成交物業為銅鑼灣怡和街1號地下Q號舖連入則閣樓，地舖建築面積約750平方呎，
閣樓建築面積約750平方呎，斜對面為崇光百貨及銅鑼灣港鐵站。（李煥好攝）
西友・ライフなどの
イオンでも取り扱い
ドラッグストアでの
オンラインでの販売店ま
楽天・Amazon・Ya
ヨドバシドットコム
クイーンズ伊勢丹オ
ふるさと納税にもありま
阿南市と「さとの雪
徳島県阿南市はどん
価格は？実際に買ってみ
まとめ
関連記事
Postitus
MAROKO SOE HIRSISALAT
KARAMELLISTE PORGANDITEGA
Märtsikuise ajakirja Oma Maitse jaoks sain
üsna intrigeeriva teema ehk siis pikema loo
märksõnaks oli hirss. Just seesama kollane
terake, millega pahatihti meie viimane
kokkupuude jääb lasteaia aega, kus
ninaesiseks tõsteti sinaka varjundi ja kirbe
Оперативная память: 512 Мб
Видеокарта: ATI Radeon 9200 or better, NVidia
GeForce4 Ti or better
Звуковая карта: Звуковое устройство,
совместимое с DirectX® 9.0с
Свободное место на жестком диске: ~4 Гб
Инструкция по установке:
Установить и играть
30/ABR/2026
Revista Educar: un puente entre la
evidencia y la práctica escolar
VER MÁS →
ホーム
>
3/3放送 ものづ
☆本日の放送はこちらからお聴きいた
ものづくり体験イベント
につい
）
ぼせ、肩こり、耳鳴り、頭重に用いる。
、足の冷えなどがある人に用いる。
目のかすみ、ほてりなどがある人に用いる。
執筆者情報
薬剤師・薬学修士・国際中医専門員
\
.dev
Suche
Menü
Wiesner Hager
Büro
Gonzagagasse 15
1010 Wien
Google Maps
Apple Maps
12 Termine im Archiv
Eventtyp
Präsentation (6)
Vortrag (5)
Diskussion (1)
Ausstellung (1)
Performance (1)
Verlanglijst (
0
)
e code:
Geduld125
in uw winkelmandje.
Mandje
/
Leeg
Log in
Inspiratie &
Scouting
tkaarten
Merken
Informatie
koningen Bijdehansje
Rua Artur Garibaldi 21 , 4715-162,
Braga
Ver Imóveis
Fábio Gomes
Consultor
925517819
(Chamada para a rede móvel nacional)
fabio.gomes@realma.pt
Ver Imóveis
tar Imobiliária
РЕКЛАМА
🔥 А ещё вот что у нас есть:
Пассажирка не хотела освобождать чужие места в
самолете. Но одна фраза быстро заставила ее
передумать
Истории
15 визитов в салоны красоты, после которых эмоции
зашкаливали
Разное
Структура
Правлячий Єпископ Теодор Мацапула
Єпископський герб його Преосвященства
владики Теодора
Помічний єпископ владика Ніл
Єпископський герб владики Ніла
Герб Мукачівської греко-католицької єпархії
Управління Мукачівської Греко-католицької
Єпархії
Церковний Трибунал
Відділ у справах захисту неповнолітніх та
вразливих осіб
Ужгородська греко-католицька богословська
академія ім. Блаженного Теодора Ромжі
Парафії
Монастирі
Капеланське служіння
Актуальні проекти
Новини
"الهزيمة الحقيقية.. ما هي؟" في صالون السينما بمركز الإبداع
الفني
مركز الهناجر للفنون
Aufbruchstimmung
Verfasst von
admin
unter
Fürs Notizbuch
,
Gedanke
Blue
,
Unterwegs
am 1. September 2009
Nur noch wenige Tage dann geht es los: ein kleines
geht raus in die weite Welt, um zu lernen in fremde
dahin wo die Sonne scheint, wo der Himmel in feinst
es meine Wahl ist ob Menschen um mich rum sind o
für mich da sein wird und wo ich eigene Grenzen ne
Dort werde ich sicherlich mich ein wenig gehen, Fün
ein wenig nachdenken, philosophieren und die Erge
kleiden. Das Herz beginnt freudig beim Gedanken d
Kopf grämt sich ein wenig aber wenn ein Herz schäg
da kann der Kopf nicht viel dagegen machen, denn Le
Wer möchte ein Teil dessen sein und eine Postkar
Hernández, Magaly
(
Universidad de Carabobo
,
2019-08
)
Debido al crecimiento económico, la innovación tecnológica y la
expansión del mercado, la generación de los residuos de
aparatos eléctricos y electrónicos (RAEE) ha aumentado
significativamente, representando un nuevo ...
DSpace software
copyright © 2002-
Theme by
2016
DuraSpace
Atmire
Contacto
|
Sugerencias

┄┄┄┄┄┄┄┄┄┄

Job: The lines above that include "mich" should each be listed.

Response:
es meine Wahl ist ob Menschen um mich rum sind o
für mich da sein wird und wo ich eigene Grenzen ne
Dort werde ich sicherlich mich ein wenig gehen, Fün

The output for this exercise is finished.